Vendredi 31 janvier 2025

Local clustering and motif discovery of functional data
Marzia A. Cremona
Professeure agrégée, Département opérations systèmes de décision (FSA)

Heure: 13h30
Local: PLT-3775

Résumé: Recent evolution in data acquisition technologies enabled the generation of high-dimensional, complex data in several research areas – in the sciences and engineering, among other disciplines. Increasingly sophisticated statistical and computational methods are needed in order to analyze these data.
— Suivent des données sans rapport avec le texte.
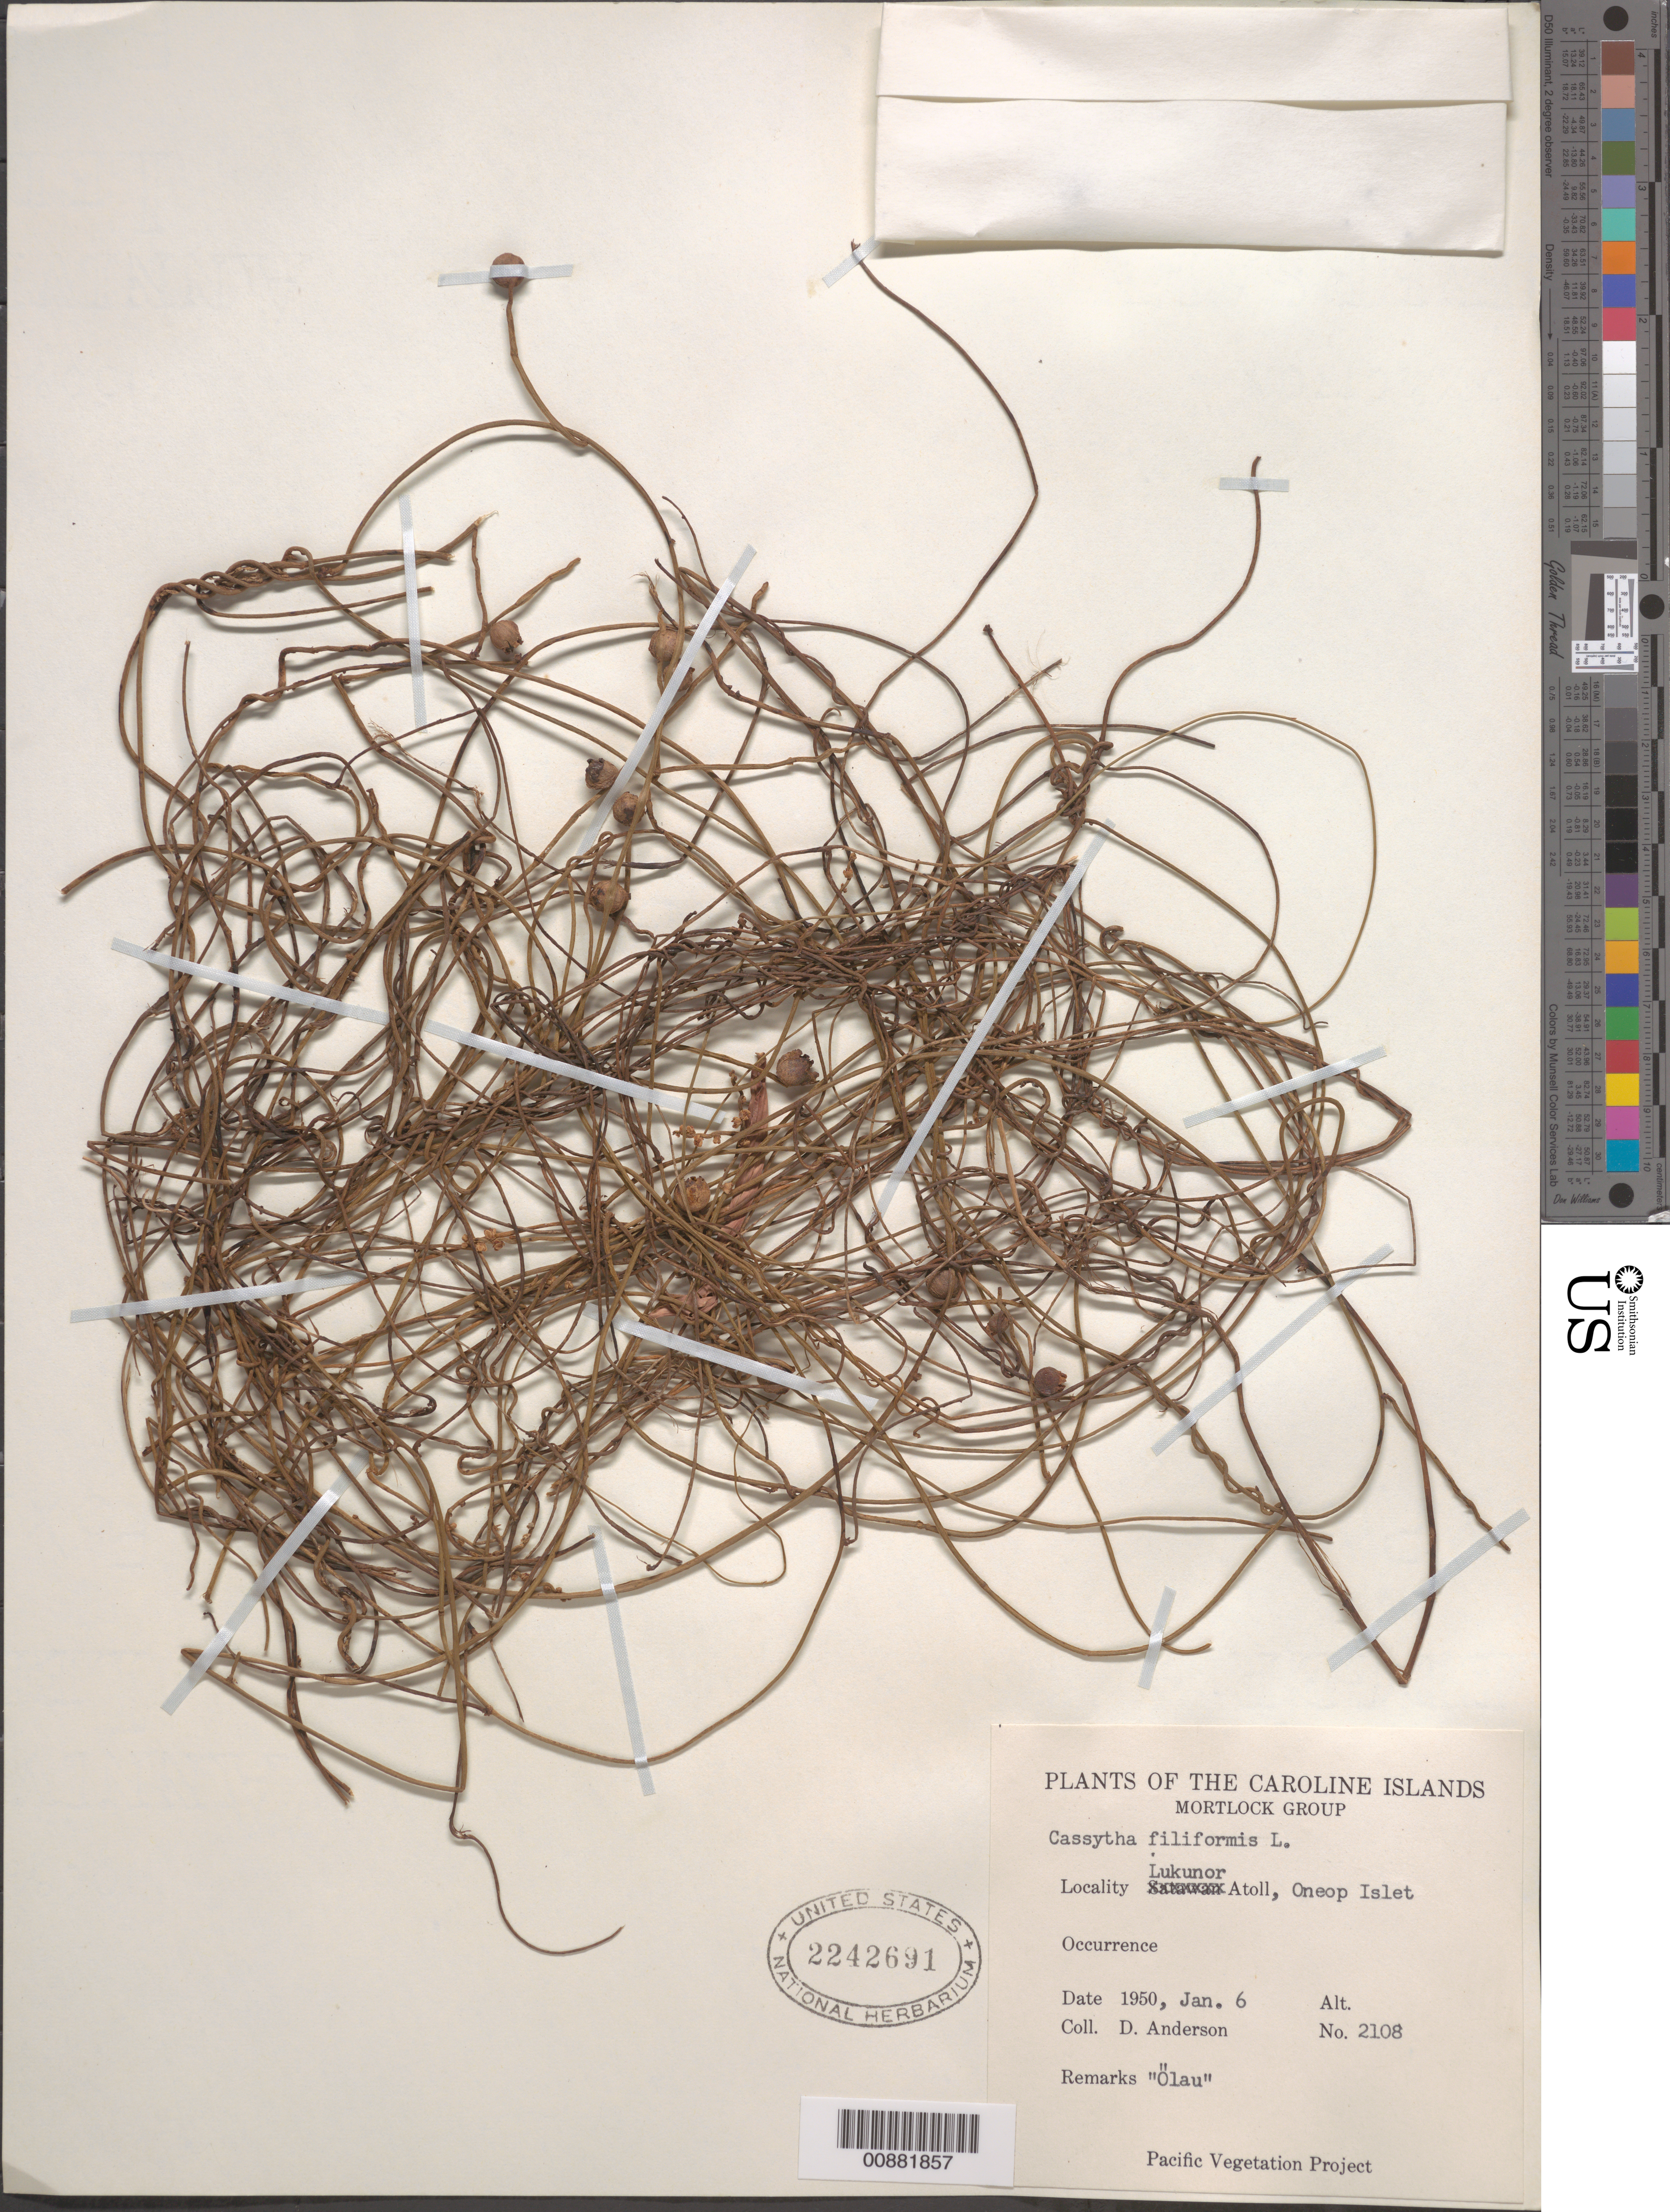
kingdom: Plantae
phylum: Tracheophyta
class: Magnoliopsida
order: Laurales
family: Lauraceae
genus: Cassytha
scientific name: Cassytha filiformis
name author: L.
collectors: D. Anderson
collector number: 2108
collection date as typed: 06 Jan 1950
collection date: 1950-01-06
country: Micronesia, Federated States of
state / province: Truk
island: Lukunor Atoll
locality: Oneop Islet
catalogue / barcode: US 2242691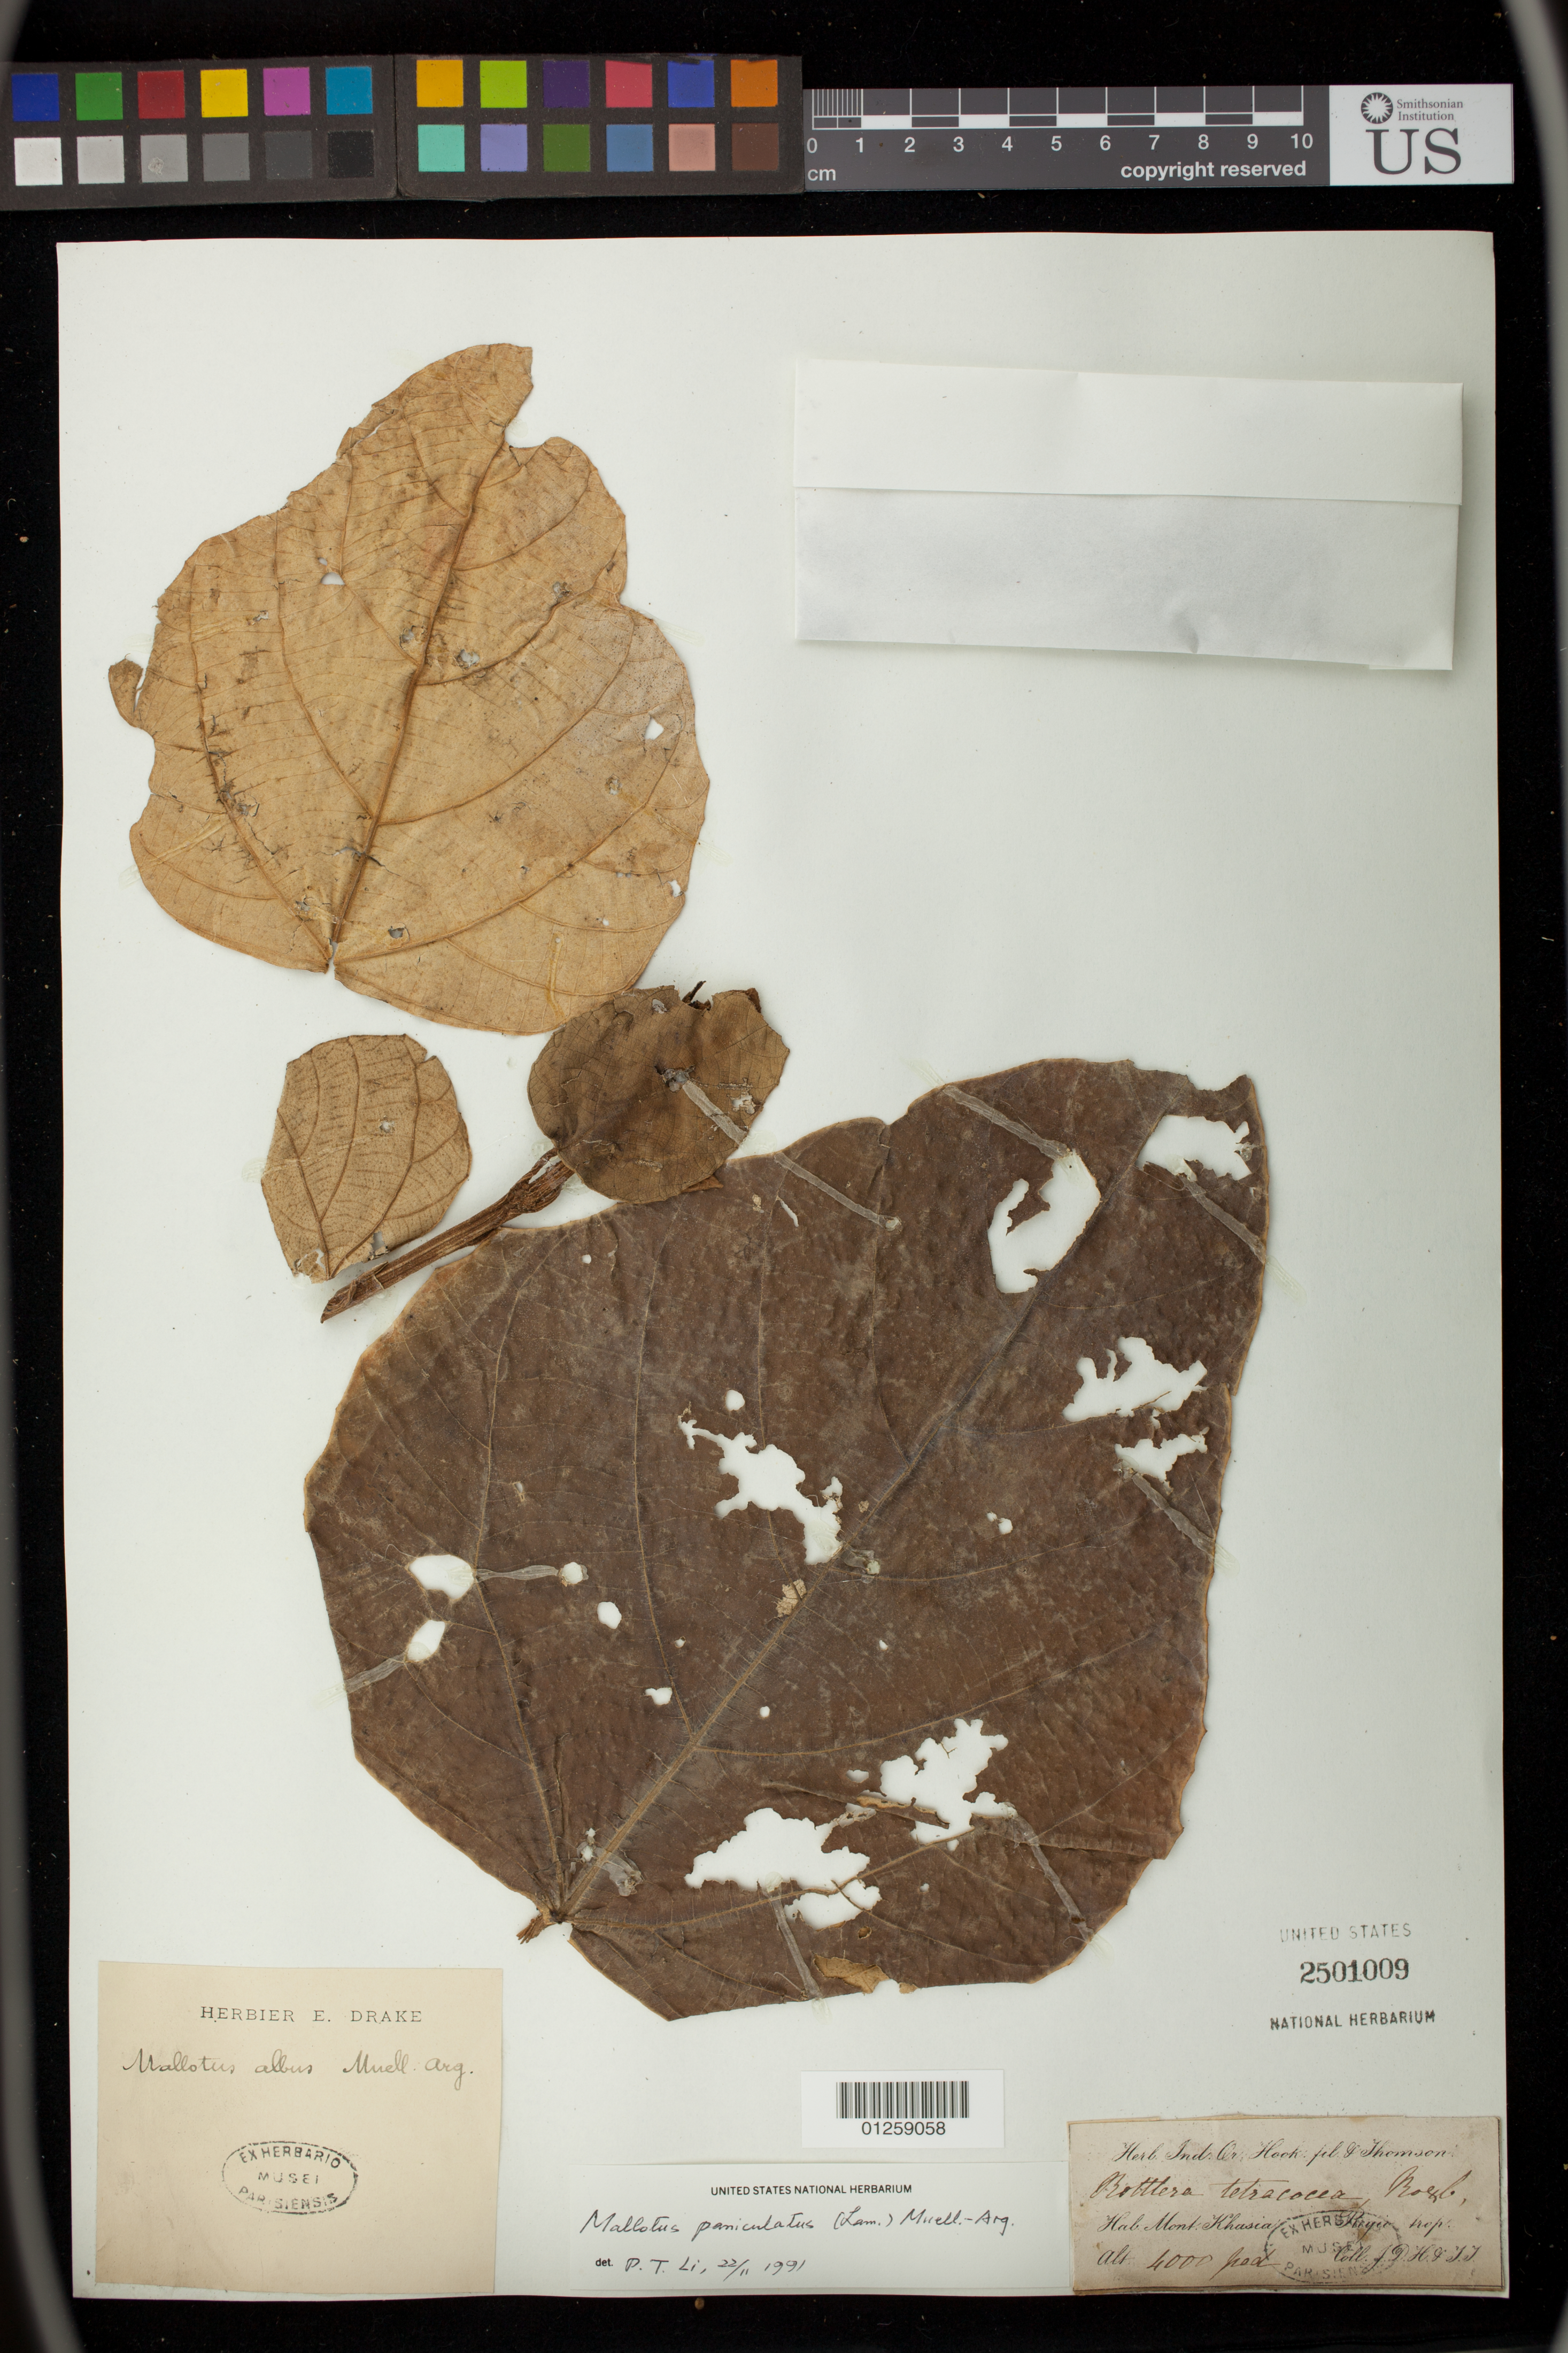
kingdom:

Functional data analysis (FDA) can be broadly employed to analyze functional data, i.e. data that vary over a continuum and can be naturally viewed as smooth curves or surfaces, exploiting information in their shapes.

In this talk, I will present probabilistic K-mean with local alignment (probKMA, [1]), a novel unsupervised learning method to locally cluster a set of misaligned curves and to address the problem of discovering functional motifs, i.e. typical « shapes » or « patterns » that may recur several times along and across a set of curves, capturing important local characteristics of these curves. After demonstrating the performance of the method on simulated data and showing how it generalizes other clustering methods for functional data, I will present three applications to the analysis of functional data from different fields. First, I will apply probKMA to discover functional motifs in « Omics » signals related to mutagenesis and genome dynamics. Second, I will employ probKMA as a probabilistic clustering method to group COVID-19 death curves of the different Italian regions during the first wave of the pandemic. Finally, I will present an application to the discovery and characterization of financial bubbles in price time series.

Finally, I will briefly introduce funBIalign [2], another novel method inspired by clustering and biclustering for discovering functional motifs, both in a single curve and in a set of curves.

[1] Cremona, Chiaromonte (2023) Probabilistic K-means with local alignment for clustering and motif discovery in functional data. Journal of Computational and Graphical Statistics 32(3): 1119-1130.

[2] Di Iorio, Cremona, Chiaromonte (2025) funBIalign: a hierarchical algorithm for functional motif discovery based on mean squared residue scores. Statistics and Computing 35:11.

Biographie: Marzia A. Cremona est professeure agrégée en science des données au département d’Opérations et Systèmes de Décision de l’Université Laval et chercheuse au centre de recherche du CHU de Québec – Université Laval. Elle est aussi membre de l’IID et du CIRRELT. Elle a obtenu un doctorat en Modèles et Méthodes Mathématiques pour l’Ingénierie du Politecnico di Milano (Italie) en 2016 et elle est arrivée à l’Université Laval en 2019 après avoir travaillé pendant quatre ans à la Pennsylvania State University (États-Unis).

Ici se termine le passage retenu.